Stored items:
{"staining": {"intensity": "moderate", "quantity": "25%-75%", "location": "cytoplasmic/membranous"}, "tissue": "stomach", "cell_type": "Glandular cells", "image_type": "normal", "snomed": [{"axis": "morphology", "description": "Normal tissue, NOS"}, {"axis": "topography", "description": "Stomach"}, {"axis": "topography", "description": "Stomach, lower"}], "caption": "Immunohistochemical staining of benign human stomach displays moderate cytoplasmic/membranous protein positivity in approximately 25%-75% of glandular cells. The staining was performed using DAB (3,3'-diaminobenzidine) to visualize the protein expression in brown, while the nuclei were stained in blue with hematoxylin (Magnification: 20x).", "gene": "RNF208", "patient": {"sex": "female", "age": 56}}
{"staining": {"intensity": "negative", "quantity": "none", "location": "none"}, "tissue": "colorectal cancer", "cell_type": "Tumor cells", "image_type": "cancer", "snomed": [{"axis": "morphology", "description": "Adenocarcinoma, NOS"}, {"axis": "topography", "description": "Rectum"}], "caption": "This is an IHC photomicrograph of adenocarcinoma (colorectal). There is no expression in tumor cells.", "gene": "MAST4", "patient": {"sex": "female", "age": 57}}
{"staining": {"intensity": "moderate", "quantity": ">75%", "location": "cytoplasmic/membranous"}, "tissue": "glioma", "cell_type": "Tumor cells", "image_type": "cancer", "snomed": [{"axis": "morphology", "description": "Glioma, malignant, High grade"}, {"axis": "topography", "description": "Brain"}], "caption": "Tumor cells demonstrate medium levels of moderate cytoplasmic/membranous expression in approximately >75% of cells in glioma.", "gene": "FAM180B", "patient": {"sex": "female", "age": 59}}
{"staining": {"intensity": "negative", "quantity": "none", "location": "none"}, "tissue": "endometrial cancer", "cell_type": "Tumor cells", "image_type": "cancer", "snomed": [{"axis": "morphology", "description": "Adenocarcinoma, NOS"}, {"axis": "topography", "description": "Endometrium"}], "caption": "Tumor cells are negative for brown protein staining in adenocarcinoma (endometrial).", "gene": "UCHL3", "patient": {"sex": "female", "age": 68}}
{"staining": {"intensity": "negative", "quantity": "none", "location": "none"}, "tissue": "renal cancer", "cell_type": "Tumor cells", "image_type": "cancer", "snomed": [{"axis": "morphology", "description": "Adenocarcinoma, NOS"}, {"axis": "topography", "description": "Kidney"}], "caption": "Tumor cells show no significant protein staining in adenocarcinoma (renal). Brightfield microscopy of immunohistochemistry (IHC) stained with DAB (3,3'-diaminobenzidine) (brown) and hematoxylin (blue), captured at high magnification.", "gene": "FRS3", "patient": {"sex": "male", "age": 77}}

## TASK STATEMENT
Please report only the number of lines above that include "moderate".

## ANSWER BOX
2